# [SUPPLIED MATERIAL]
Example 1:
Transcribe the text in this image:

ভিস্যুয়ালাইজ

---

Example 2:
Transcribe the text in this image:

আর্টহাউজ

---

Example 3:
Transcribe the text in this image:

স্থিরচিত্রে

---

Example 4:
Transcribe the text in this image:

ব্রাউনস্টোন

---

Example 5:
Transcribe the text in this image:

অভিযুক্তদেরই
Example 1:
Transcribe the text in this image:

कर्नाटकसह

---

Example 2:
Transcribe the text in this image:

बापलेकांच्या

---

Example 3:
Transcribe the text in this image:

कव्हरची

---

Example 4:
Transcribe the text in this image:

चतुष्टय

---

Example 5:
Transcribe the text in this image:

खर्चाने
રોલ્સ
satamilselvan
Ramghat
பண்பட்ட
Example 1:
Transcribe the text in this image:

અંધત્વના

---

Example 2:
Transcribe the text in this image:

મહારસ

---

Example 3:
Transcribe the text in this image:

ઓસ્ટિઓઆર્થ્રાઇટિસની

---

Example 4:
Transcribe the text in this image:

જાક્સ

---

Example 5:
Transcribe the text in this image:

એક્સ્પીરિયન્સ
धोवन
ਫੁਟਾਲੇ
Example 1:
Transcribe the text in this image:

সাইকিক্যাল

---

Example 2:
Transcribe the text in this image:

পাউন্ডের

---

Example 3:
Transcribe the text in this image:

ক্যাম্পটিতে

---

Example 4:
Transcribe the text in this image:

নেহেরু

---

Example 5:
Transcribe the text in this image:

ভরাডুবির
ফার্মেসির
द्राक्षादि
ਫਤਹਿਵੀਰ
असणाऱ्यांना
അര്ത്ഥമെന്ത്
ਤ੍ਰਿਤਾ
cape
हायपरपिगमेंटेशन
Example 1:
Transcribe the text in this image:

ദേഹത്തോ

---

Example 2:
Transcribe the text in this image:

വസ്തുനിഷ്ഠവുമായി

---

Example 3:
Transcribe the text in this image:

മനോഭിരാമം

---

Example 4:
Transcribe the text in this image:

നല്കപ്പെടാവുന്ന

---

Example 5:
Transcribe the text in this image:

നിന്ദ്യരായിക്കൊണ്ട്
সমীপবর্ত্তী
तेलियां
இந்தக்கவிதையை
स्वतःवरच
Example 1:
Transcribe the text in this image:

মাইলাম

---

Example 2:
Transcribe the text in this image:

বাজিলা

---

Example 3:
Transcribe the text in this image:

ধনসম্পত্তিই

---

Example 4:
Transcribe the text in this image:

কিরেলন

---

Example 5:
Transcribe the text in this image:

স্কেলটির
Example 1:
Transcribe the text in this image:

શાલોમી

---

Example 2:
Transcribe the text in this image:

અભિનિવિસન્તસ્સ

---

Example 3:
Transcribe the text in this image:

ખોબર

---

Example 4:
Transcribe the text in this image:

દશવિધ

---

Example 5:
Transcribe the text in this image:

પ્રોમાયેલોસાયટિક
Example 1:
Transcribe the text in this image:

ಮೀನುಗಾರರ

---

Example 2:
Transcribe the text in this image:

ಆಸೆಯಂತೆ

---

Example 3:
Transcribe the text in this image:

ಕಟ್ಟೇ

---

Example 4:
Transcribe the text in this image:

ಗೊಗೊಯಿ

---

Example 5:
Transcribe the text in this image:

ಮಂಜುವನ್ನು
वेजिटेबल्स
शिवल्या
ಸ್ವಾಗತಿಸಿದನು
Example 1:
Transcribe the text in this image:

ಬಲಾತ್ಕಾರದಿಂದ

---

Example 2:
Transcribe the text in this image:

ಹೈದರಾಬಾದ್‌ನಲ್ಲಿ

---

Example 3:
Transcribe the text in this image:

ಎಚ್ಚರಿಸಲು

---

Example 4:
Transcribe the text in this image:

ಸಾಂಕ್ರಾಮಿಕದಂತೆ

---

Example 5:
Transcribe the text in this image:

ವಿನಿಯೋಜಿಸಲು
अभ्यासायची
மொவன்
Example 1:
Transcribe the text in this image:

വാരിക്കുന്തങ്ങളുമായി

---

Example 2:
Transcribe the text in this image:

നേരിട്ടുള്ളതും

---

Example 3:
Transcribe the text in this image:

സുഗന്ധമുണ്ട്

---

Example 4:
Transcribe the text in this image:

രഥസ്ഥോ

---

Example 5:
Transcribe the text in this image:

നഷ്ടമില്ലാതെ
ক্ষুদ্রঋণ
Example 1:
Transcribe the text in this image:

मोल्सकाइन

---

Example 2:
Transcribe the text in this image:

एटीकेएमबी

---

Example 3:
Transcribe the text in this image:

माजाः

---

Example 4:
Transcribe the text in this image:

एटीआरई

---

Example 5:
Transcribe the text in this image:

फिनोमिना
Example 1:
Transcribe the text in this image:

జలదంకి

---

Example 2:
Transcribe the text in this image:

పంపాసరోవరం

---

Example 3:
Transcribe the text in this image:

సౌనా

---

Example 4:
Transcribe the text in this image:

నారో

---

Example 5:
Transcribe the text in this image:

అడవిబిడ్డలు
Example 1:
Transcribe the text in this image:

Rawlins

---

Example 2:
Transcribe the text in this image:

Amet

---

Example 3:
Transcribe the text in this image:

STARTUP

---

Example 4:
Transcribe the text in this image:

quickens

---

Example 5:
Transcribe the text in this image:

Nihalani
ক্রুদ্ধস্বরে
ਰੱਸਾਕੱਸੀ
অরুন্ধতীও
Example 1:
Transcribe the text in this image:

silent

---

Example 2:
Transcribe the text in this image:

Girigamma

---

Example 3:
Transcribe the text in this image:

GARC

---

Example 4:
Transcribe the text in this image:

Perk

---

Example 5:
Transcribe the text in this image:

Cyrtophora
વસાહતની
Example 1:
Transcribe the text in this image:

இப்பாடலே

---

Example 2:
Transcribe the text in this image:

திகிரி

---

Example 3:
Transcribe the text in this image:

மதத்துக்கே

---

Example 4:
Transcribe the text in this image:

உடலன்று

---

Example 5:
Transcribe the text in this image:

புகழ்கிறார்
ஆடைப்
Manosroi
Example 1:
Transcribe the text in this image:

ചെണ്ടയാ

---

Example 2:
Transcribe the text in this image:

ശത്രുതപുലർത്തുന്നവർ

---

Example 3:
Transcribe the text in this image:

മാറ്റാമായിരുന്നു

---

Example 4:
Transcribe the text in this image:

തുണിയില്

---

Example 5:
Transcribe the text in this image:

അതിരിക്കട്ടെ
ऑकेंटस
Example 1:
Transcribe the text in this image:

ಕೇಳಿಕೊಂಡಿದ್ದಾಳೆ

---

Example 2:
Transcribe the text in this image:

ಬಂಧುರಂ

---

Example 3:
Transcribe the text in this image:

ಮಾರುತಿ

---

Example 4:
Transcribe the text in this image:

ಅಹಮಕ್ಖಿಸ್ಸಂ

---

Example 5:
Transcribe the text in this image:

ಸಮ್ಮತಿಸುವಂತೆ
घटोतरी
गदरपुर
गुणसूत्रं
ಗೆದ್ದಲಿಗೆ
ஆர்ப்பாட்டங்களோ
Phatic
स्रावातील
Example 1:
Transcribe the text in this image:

# [EXERCISE GOAL]
Put the lines of the records above into a Markdown table with the columns No. and Line, running from the start of the records through the line that contains "અભિનિવિસન્તસ્સ", both ends included. Leave out the blank lines and give each remaining line its own row number.

# [RESPONSE FOR THIS EXERCISE]
| No. | Line |
|---|---|
| 1 | Example 1: |
| 2 | Transcribe the text in this image: |
| 3 | ভিস্যুয়ালাইজ |
| 4 | --- |
| 5 | Example 2: |
| 6 | Transcribe the text in this image: |
| 7 | আর্টহাউজ |
| 8 | --- |
| 9 | Example 3: |
| 10 | Transcribe the text in this image: |
| 11 | স্থিরচিত্রে |
| 12 | --- |
| 13 | Example 4: |
| 14 | Transcribe the text in this image: |
| 15 | ব্রাউনস্টোন |
| 16 | --- |
| 17 | Example 5: |
| 18 | Transcribe the text in this image: |
| 19 | অভিযুক্তদেরই |
| 20 | Example 1: |
| 21 | Transcribe the text in this image: |
| 22 | कर्नाटकसह |
| 23 | --- |
| 24 | Example 2: |
| 25 | Transcribe the text in this image: |
| 26 | बापलेकांच्या |
| 27 | --- |
| 28 | Example 3: |
| 29 | Transcribe the text in this image: |
| 30 | कव्हरची |
| 31 | --- |
| 32 | Example 4: |
| 33 | Transcribe the text in this image: |
| 34 | चतुष्टय |
| 35 | --- |
| 36 | Example 5: |
| 37 | Transcribe the text in this image: |
| 38 | खर्चाने |
| 39 | રોલ્સ |
| 40 | satamilselvan |
| 41 | Ramghat |
| 42 | பண்பட்ட |
| 43 | Example 1: |
| 44 | Transcribe the text in this image: |
| 45 | અંધત્વના |
| 46 | --- |
| 47 | Example 2: |
| 48 | Transcribe the text in this image: |
| 49 | મહારસ |
| 50 | --- |
| 51 | Example 3: |
| 52 | Transcribe the text in this image: |
| 53 | ઓસ્ટિઓઆર્થ્રાઇટિસની |
| 54 | --- |
| 55 | Example 4: |
| 56 | Transcribe the text in this image: |
| 57 | જાક્સ |
| 58 | --- |
| 59 | Example 5: |
| 60 | Transcribe the text in this image: |
| 61 | એક્સ્પીરિયન્સ |
| 62 | धोवन |
| 63 | ਫੁਟਾਲੇ |
| 64 | Example 1: |
| 65 | Transcribe the text in this image: |
| 66 | সাইকিক্যাল |
| 67 | --- |
| 68 | Example 2: |
| 69 | Transcribe the text in this image: |
| 70 | পাউন্ডের |
| 71 | --- |
| 72 | Example 3: |
| 73 | Transcribe the text in this image: |
| 74 | ক্যাম্পটিতে |
| 75 | --- |
| 76 | Example 4: |
| 77 | Transcribe the text in this image: |
| 78 | নেহেরু |
| 79 | --- |
| 80 | Example 5: |
| 81 | Transcribe the text in this image: |
| 82 | ভরাডুবির |
| 83 | ফার্মেসির |
| 84 | द्राक्षादि |
| 85 | ਫਤਹਿਵੀਰ |
| 86 | असणाऱ्यांना |
| 87 | അര്ത്ഥമെന്ത് |
| 88 | ਤ੍ਰਿਤਾ |
| 89 | cape |
| 90 | हायपरपिगमेंटेशन |
| 91 | Example 1: |
| 92 | Transcribe the text in this image: |
| 93 | ദേഹത്തോ |
| 94 | --- |
| 95 | Example 2: |
| 96 | Transcribe the text in this image: |
| 97 | വസ്തുനിഷ്ഠവുമായി |
| 98 | --- |
| 99 | Example 3: |
| 100 | Transcribe the text in this image: |
| 101 | മനോഭിരാമം |
| 102 | --- |
| 103 | Example 4: |
| 104 | Transcribe the text in this image: |
| 105 | നല്കപ്പെടാവുന്ന |
| 106 | --- |
| 107 | Example 5: |
| 108 | Transcribe the text in this image: |
| 109 | നിന്ദ്യരായിക്കൊണ്ട് |
| 110 | সমীপবর্ত্তী |
| 111 | तेलियां |
| 112 | இந்தக்கவிதையை |
| 113 | स्वतःवरच |
| 114 | Example 1: |
| 115 | Transcribe the text in this image: |
| 116 | মাইলাম |
| 117 | --- |
| 118 | Example 2: |
| 119 | Transcribe the text in this image: |
| 120 | বাজিলা |
| 121 | --- |
| 122 | Example 3: |
| 123 | Transcribe the text in this image: |
| 124 | ধনসম্পত্তিই |
| 125 | --- |
| 126 | Example 4: |
| 127 | Transcribe the text in this image: |
| 128 | কিরেলন |
| 129 | --- |
| 130 | Example 5: |
| 131 | Transcribe the text in this image: |
| 132 | স্কেলটির |
| 133 | Example 1: |
| 134 | Transcribe the text in this image: |
| 135 | શાલોમી |
| 136 | --- |
| 137 | Example 2: |
| 138 | Transcribe the text in this image: |
| 139 | અભિનિવિસન્તસ્સ |